Automated technology gone wrong

Written by Adrian Holovaty on August 19, 2002

Forgot to mention something about the New York Times article I highlighted in today's lunchtime links. This article serves as an example of automated technology gone wrong. In the second-to-last graf, the word Northwestern (in "The Daily Northwestern") is linked to a company profile on Northwestern Corp. Clearly nytimes.com automatically links any occurrence of the word "Northwestern" to that company profile page. Silly inaccuracies like these damage a news site's credibility. An irrelevant link is just as bad as a misspelled word in a headline.

How would nytimes.com staff members fix such an error? Does their content-management system allow producers to bypass the auto-linking for a particular story? That'd be an easy fix.

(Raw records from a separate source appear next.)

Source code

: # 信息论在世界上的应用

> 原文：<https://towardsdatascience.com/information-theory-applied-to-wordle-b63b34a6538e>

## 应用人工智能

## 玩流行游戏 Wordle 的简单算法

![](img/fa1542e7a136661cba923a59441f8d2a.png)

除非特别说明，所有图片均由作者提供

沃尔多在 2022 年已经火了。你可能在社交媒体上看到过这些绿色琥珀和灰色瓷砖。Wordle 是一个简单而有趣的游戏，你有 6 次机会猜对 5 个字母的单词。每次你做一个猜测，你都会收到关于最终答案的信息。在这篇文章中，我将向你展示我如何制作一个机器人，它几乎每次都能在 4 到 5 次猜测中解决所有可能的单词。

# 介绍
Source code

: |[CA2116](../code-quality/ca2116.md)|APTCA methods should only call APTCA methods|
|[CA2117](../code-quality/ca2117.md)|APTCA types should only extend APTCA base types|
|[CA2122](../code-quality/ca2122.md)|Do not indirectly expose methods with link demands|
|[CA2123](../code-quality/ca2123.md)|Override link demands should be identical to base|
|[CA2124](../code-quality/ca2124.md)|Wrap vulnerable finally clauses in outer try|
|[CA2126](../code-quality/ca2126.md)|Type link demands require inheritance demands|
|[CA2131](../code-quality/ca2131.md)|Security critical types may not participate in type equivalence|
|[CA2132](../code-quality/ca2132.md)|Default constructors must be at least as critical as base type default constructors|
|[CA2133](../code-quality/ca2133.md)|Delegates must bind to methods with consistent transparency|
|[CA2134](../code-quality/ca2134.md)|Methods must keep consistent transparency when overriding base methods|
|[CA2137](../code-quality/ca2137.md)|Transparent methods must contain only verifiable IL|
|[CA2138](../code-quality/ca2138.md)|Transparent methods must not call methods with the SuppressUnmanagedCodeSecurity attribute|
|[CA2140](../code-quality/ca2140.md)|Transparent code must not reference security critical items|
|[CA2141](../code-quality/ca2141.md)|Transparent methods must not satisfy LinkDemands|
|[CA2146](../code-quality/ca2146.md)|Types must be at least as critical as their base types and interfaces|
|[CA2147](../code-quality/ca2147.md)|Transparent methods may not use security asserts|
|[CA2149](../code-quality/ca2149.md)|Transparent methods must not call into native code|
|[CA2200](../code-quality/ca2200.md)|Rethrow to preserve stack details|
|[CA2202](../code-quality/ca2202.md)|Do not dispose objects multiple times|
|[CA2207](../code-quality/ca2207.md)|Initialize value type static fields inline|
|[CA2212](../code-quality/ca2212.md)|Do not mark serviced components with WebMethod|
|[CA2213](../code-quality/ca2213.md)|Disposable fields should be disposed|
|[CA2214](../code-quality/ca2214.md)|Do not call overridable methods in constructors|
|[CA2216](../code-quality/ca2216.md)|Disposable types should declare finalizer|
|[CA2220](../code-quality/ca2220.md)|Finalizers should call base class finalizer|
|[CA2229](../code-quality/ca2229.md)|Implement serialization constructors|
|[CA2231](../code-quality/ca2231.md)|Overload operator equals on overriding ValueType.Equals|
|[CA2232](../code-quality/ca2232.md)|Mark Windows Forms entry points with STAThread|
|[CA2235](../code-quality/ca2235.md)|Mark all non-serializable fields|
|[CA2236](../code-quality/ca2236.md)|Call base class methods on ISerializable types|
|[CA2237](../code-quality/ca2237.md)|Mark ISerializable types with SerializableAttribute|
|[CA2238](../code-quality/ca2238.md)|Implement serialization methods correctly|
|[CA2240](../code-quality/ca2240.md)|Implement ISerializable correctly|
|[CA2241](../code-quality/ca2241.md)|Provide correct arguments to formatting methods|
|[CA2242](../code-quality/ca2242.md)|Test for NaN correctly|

If not, I fear the only other possible solution, short of turning off the auto-linking sitewide, would be to rewrite the story so that the word "Northwestern" wasn't included. I doubt they'd go that far, but this is an interesting case of journalists being at the mercy of imperfect technology.

Comments

Posted by Sara on August 20, 2002, at 4:16 p.m.:

One time I was reading an article about obesity on nytimes.com and a related link was "Fat Cats in Big Business" or something like that. Totally unrelated. Automating that feature can speed the job for the production team, but a human should at least glance at the "related links" before giving them the OK. Really obvious errors could be easily omitted.